A Key Model to Study Cellular Functions to Better Treat Glaucoma

High-pressure glaucoma is the most common form of glaucoma. In general, individuals with increased pressure in the eye are more likely to develop glaucoma. Damage to the optic nerve—the main connection between the eye and the brain—occurs when fluid drainage from the eye fails as glaucoma advances.

Experts don’t fully understand how the cells responsible for fluid transport really function in healthy eyes or what happens within the tissue that causes high pressure to develop in disease. But the damage to the optic nerve is irreversible, and there is no cure to date. New research to better understand how key cells in the eye tissue work could open the door to developing new medicines.

BrightFocus National Glaucoma Research grant recipient Samuel Herberg, PhD, principal investigator at SUNY Upstate Medical University, is using his new research model that mimics the 3D fluid drainage tissue in the front part of the eye to study how the cells behave under high pressure. He believes that understanding the cell behavior in normal conditions could bring us closer to the development of novel treatments for glaucoma.

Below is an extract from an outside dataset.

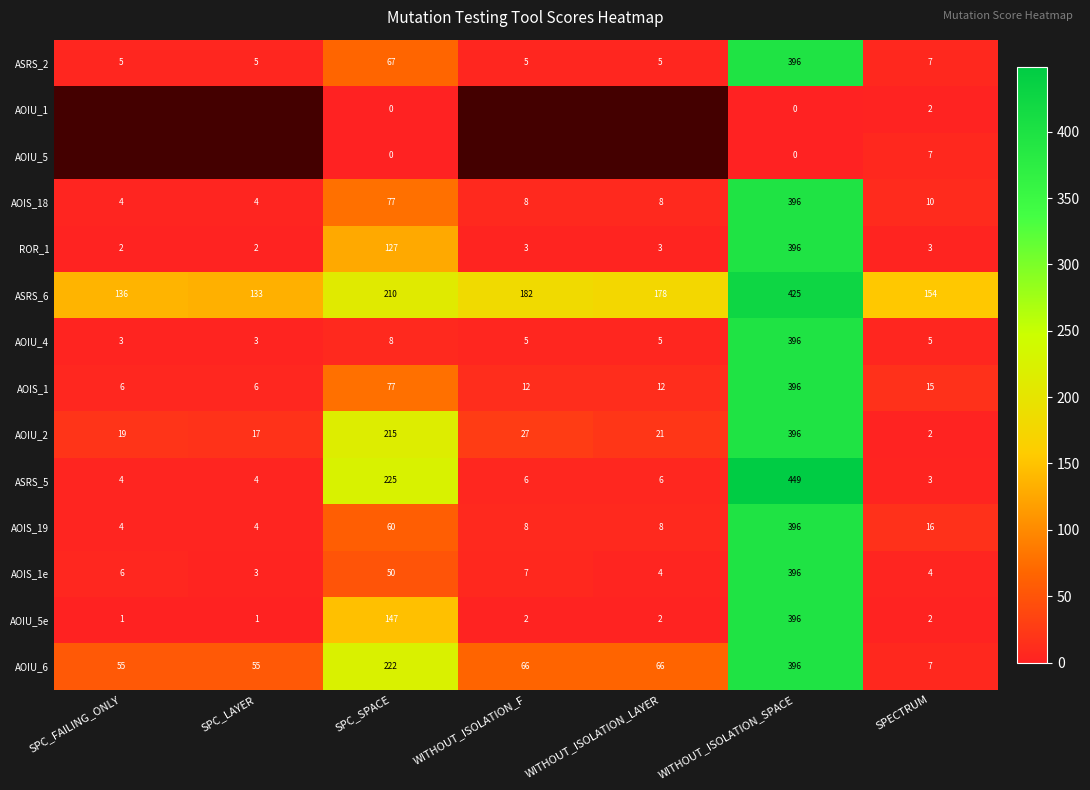

What is the sum of all ASRS_6 values?

1418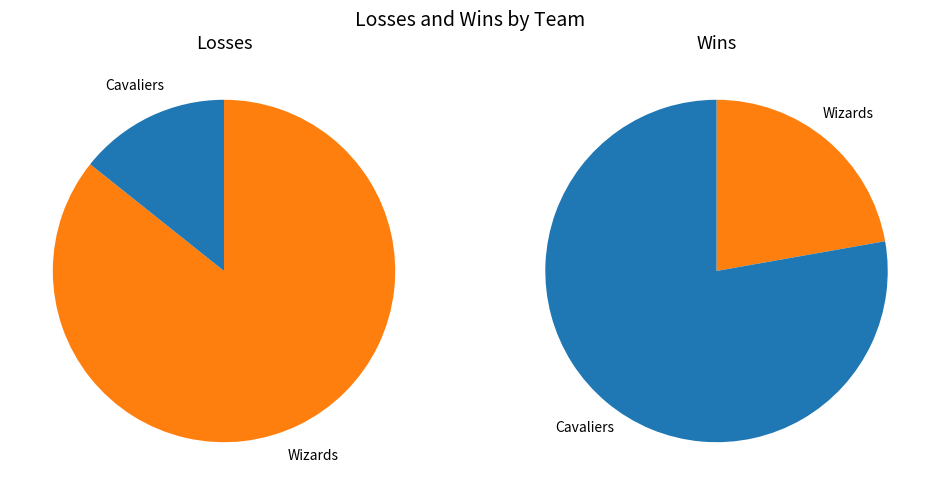

To the nearest percent, what is the average slice percentage?

50%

“The idea of creating a disease model by focusing first on the healthy tissue and learning about the healthy cells and their microenvironment in a way that hasn’t really been done before is where I think we have a unique opportunity [to advance in the glaucoma field],” he said.

Bringing Insights From Bone Healing to Glaucoma

Under healthy conditions, the eye produces fluid that is constantly draining out of it through the biological drainage system. Fluid flows through a fine, sponge-like structure called the trabecular meshwork, from where it drains into a small channel called Schlemm’s canal. Finally, it enters the body’s veins, like any other waste fluid. But when fluid inside the eye doesn’t drain out the way it should, it builds up, increasing the pressure and ultimately damaging the optic nerve.

Gaining a better understanding of how physical forces, like pressure, stretching, or stiffness, affect the behavior of healthy Schlemm’s canal cells could yield key insights into the mechanobiology of diseased ones. This, in turn, may help identify glaucoma-specific signatures that could serve as targets for treatment.

Dr. Herberg actually started his career in musculoskeletal tissue engineering, where he studied how to guide a special type of cell to become a bone cell. While he was pursuing his doctoral degree, he met his future wife, a vision researcher. Dr. Herberg eventually realized that he could leverage his understanding of tissue engineering in the glaucoma field.

“I happen to have some ideas and tools that were common practice in the musculoskeletal world, but not so widely used yet in the vision world,” said Dr. Herberg. “I felt confident that I could use my technical knowledge and my engineering background to recreate an environment that is instructive to the cells of interest [within the eye].”

One evening in 2018, the couple sat down at the dinner table and brainstormed the idea of working together. They’ve been colleagues since then. While his wife, a clinician-scientist and glaucoma specialist, focuses her research on the optic nerve, Dr. Herberg has taken on the front part of the eye.

“We take advantage of the joint training environment; my students get to work with my wife, I work with her students,” Dr. Herberg said. “It’s a really dynamic group of trainees.”

Understanding Healthy Eyes to Treat Those With Glaucoma

With support from National Glaucoma Research, Dr. Herberg’s team is using their unique 3D cellular model that simulates the Schlemm’s canal microenvironment in innovative ways. “We use extracellular matrix proteins found in the native tissue and recreate an artificial environment in 3D in which the cells can then live to study their behavior under different conditions,” said Dr. Herberg.

The researchers rely on donor eye tissue from healthy individuals and people living with glaucoma to isolate both the trabecular meshwork and Schlemm’s canal cells for their study. “We wouldn’t be able to do what we do without tissue donors,” Dr. Herberg said. “I’m immensely grateful for their gift.”

Dr. Herberg noted that until now, there were no accurate models to properly study Schlemm’s canal cell mechanobiology in the lab. He said that when he’s using his model, “some of the cell behaviors are much more similar to the native tissue compared to conventional culture,” highlighting how important the development of this unique 3D model was to reflect real-life biology more accurately. “It is the closest approximation to the actual tissue we can build reliably in the laboratory setting,” he added.

In today’s challenging funding climate, Dr. Herberg believes his research into the biological mechanisms of glaucoma simply wouldn’t have gotten off the ground without the support from BrightFocus programs, particularly those focusing on the cellular mechanisms of glaucoma. “I’m immensely grateful for alternative ways of pursuing vision research in glaucoma through National Glaucoma Research,” he said.

“I’m immensely grateful for alternative ways of pursuing vision research in glaucoma through National Glaucoma Research.”